You think Goldman Sachs was reaching when it said oil could spike to $200? Try Louise Yamada on for size.

The former Citigroup analyst sees oil going to $450 inside a decade.

Based upon fundamental demand and technical market factors, Yamada says much higher oil just makes sense.

"If the present rhymes with history, oil prices might be expected to advance significantly ($253 to even above $453) over the decade ahead,” she wrote in a report to clients.

Yamada is managing director of Louise Yamada Technical Research Advisors, a firm she founded in October 2005. Prior to that, she spent more than two decades at Smith Barney, where she was the top-ranked market technician for four years.

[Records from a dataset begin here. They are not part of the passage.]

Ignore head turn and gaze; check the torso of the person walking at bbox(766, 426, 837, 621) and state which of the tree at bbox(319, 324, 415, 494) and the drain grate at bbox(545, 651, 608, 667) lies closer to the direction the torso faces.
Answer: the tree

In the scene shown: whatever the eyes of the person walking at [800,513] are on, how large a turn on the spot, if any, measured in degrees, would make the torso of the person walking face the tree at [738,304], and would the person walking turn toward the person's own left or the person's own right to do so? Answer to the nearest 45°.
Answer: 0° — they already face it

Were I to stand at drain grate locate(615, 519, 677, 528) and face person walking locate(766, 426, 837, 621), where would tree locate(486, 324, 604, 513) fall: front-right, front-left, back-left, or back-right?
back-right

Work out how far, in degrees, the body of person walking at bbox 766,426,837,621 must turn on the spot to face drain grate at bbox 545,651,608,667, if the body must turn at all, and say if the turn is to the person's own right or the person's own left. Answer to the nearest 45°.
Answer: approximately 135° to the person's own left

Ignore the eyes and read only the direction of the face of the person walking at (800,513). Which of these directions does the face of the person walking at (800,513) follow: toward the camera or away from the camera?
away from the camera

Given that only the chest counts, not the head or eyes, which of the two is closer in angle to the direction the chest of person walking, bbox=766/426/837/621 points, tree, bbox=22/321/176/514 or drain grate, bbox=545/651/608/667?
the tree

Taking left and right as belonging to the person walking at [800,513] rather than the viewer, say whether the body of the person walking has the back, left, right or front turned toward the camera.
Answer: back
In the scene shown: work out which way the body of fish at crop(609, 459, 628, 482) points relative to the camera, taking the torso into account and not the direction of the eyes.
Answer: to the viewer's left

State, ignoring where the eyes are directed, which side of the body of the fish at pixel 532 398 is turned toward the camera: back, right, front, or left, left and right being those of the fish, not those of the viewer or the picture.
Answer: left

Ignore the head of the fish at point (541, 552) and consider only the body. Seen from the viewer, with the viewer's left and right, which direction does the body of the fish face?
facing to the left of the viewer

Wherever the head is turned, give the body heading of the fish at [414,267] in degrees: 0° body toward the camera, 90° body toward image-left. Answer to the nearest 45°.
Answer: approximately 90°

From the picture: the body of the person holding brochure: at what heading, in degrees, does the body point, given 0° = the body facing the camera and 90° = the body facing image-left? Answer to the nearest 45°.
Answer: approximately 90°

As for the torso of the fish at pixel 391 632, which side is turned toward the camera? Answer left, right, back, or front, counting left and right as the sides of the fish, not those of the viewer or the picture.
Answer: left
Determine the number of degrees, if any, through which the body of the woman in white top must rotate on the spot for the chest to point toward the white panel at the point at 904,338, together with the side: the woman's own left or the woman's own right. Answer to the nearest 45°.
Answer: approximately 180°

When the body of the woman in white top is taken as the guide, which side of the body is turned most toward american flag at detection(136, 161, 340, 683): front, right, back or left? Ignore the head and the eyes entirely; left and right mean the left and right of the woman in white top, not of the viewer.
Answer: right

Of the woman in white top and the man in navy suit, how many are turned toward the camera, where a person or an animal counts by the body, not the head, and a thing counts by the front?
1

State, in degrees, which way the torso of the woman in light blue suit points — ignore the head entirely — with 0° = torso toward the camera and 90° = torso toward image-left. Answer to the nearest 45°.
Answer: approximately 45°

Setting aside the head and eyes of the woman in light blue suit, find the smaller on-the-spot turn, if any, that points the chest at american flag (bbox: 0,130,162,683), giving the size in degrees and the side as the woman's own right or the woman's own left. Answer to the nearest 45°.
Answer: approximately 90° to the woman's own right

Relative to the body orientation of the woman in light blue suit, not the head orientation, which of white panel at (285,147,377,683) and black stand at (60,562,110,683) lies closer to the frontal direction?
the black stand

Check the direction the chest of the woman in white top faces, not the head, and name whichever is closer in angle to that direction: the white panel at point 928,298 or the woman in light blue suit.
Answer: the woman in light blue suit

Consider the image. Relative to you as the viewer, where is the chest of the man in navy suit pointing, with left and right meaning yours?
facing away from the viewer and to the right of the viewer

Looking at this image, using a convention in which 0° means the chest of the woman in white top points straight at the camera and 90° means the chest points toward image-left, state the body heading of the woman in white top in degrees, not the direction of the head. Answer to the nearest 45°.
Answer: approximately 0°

Population of “six billion…and rising to nine billion, with greater and growing energy demands (electricity for technology, air conditioning, etc.) than ever before,” leads her to believe demand will continue to outweigh supply in the oil market.

Current output of oil worldwide is expected to rise to 116 million barrels per day (bpd) by 2030 from 86 million bpd, according to the International Energy Agency.

Yamada has been right on long-term market calls before.

From a technical perspective, she relies on historical trading patterns and calculates a gain of more than 1,000 percent from the 2004 breakout point of $40 a barrel. This provides “an outstanding (and astounding) target of $452.92 per barrel!” she warns.

Besides the imbalance in supply and demand, the dollar is also contributing to higher oil prices, in Yamada’s opinion. She highlighted Chevron, Anadarko Petroleum, and Halliburton in recent comments.

Consistent with this analysis, she also likes agricultural commodities and food stocks, thinking inflation will increase and higher prices will lead to greater profits for producers and processors. In particular, smaller stocks are more likely to outperform, she writes.